Anyway, I am still stuck on the thread of the last few days where I was writing about the “fight against cancer”. Now is the time to get it out there as tomorrow guests arrive for the beginning of the big weekend and I will be lost in trying to give you the report on that.
When cancer was sitting before me like some giant monolithic boogie man, I had to move on it. Yelled at it and watched and saw what happened. Talked to it and watched. Drove wedges into it and watched. Prayed about it and watched. And over time I realized that it wasn’t as scary as it first seemed, that it had cracks that could be exploited, that it was slow and could be outmaneuvered in some ways. What came to me was that there was wiggle room for me.
Not all cancers are the same, not all doctors are the same, not all treatments are the same, not all patients are the same, not all support systems are the same, not all … It goes on. The important thing is to find out the nature of the threat and see exactly what it is for you. Try and strip away the fear of the threat. Try to strip away the general cultural ideas about what cancer is or isn’t.
Put your strengths against it’s weaknesses and exploit anything that presents itself. You are looking for wiggle room. Shoot it full of holes and move into it, move through it. Think about it differently. Get help. Talk about it. Laugh at it, laugh with it.

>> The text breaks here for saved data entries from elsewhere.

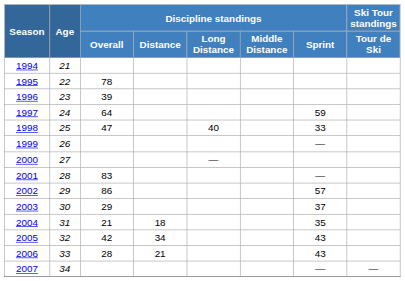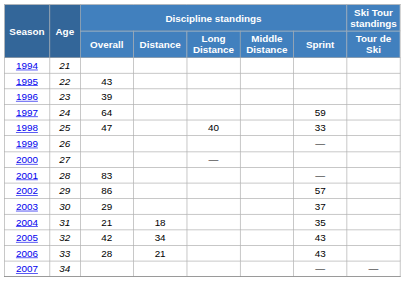1995 | Discipline standings / Overall: 78 -> 43
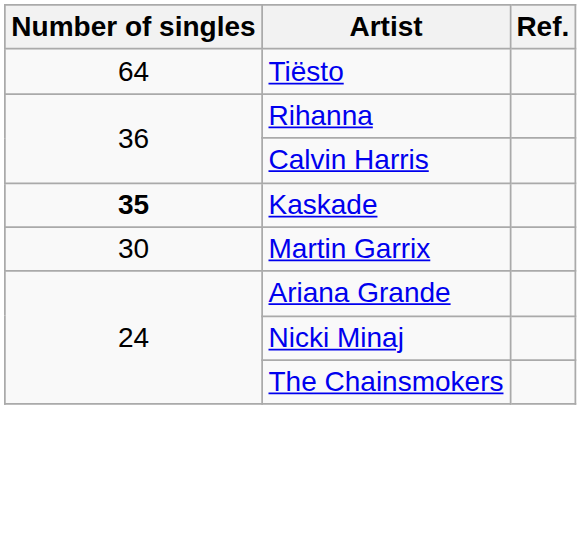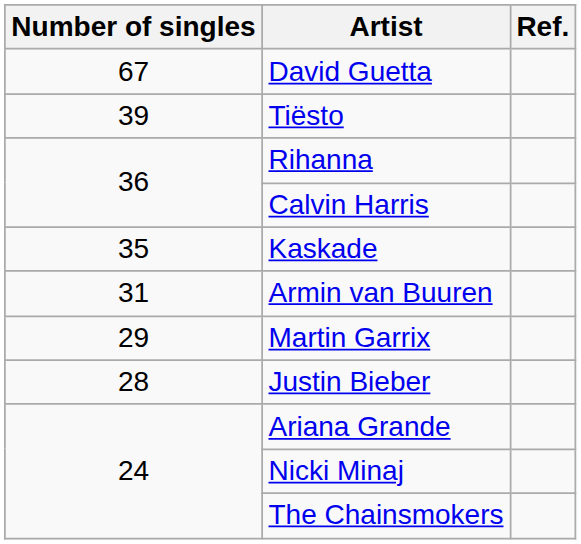+ row: 67 | David Guetta
Tiësto | Number of singles: 64 -> 39
Kaskade | Number of singles: bold -> normal
+ row: 31 | Armin van Buuren
Martin Garrix | Number of singles: 30 -> 29
+ row: 28 | Justin Bieber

Be creative with your own personal situation, it’s a do-it-yourself deal.
Looking for wiggle room? Can you go around it? Can you go over it? Probe and watch. What will I try next? And ultimately you could say that I made my life in the wiggle room that I was able to find. Good, I like that.
Well, I hope there is some sense in all that. I remember telling Dr Gold my oncologist early on, “Let’s prove them wrong doc.”
OK, time to go. Make it happen, love, Felipe.